Money  /  Longread

When Donald Trump Fired David Rubenstein

The private-equity billionaire spent decades building influence in the capital. Then his philanthropy collided with the president.

Alaska is crucial to understanding the Rubenstein origin story. In the early ’70s, Congress and President Richard Nixon created the Alaska Native Claims Settlement Act, which aimed to settle tribal land claims by transferring 44 million acres of land and nearly $1 billion to Alaska Natives. Native-run corporations would own and administer mineral, fishing, and timber rights on a for-profit basis, employing thousands of Natives and lifting entire communities out of poverty. That was the theory, anyway.

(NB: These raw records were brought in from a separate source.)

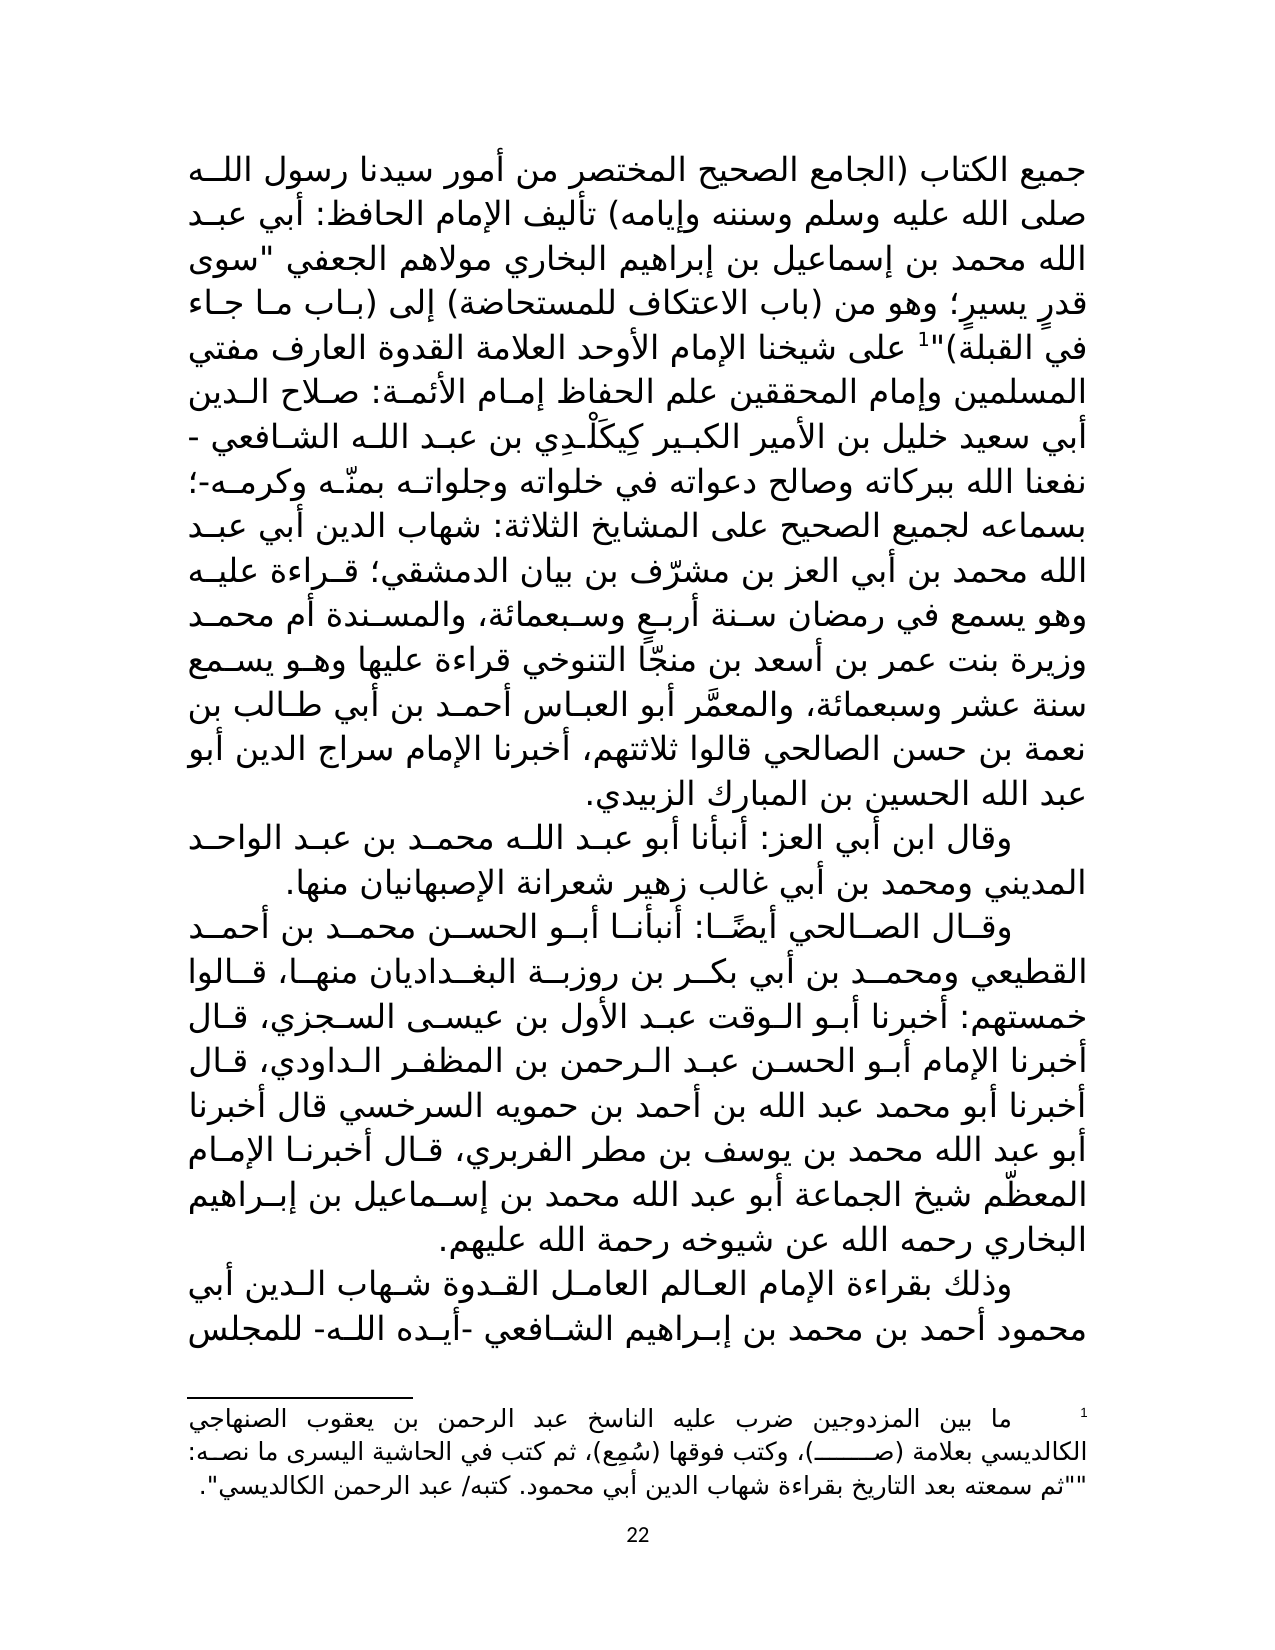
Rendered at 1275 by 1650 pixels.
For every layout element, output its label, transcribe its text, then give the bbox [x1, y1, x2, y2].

text وقال ابن أبي العز: أنبأنا أبو عبد الله محمد بن عبد الواحد المديني ومحمد بن أبي غالب زهير شعرانة الإصبهانيان منها. [187, 819, 1087, 902]
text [187, 1264, 1087, 1348]
text وقال الصالحي أيضًا: أنبأنا أبو الحسن محمد بن أحمد القطيعي ومحمد بن أبي بكر بن روزبة البغداديان منها، قالوا خمستهم: أخبرنا أبو الوقت عبد الأول بن عيسى السجزي، قال أخبرنا الإمام أبو الحسن عبد الرحمن بن المظفر الداودي، قال أخبرنا أبو محمد عبد الله بن أحمد بن حمويه السرخسي قال أخبرنا أبو عبد الله محمد بن يوسف بن مطر الفربري، قال أخبرنا الإمام المعظّم شيخ الجماعة أبو عبد الله محمد بن إسماعيل بن إبراهيم البخاري رحمه الله عن شيوخه رحمة الله عليهم. [187, 908, 1087, 1259]
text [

The reality was messier, and the plan wildly ambitious. At the time, most Alaska Natives lived deep in the bush. Just 14 percent had completed high school and 1 percent had graduated from college. The act pitched tribes into a crash Westernization. By the mid-’80s, several Native-run corporations teetered near insolvency. Alaska’s powerful Senator Ted Stevens, a Republican, stepped in to help. He created a tax loophole, which he assured the Senate would not prove terribly costly, and attached it to a 1986 tax bill. (Stevens had reeled in so many federal dollars that Alaskans jokingly referred to him as the state’s largest industry.) The loophole allowed Alaska Native corporations to sell losses on lumber, mining, and fishing to large American corporations seeking to reduce their tax liability—a potential lifeline for the Native corporations and a profitable possibility for middlemen who understood tax law. You see where this is going?

Rubenstein and his partners in the fledgling Carlyle firm were struggling to make their way in a financial world they only half understood. But they had a splendid sense of how politics and backdoor decision making worked in D.C. One day, Stephen Norris, a co-founder of Carlyle, told Rubenstein of the Alaska loophole, a situation that was practically tailor-made for the firm’s expertise. Rubenstein, then 38, took notes. This, he figured, might be their break.

The Alaska loophole gave birth to what those in Washington business circles called the “Great Eskimo Tax Scam.” It was akin to sounding a dinner bell for D.C. lawyers. Rubenstein dialed tribal leaders and lobbyists affiliated with the Native corporations and promised that he could make them lots of money—in exchange for a cut of the action. He and Norris recruited corporations in search of tax losses, flying the executives to Washington and lodging them at posh hotels. Many of the Native leaders Rubenstein worked with have passed away, but I found a long-retired Native businessman who shared his recollection on condition of anonymity. Rubenstein, he told me, did not talk of the beauty of Alaska’s forests and fjords. Nor did he make much eye contact. I will make you millions, he said, and I will work seven days a week. It was, this man recalled, a disarmingly effective spiel.

In less than a year, Rubenstein and Norris bundled and sold more than $1 billion worth of tax losses by tribal corporations to American companies. For their service, Rubenstein and Norris charged a 1 percent fee and walked away with at least $10 million. With that, Rubenstein knew that he could compete in the world of finance.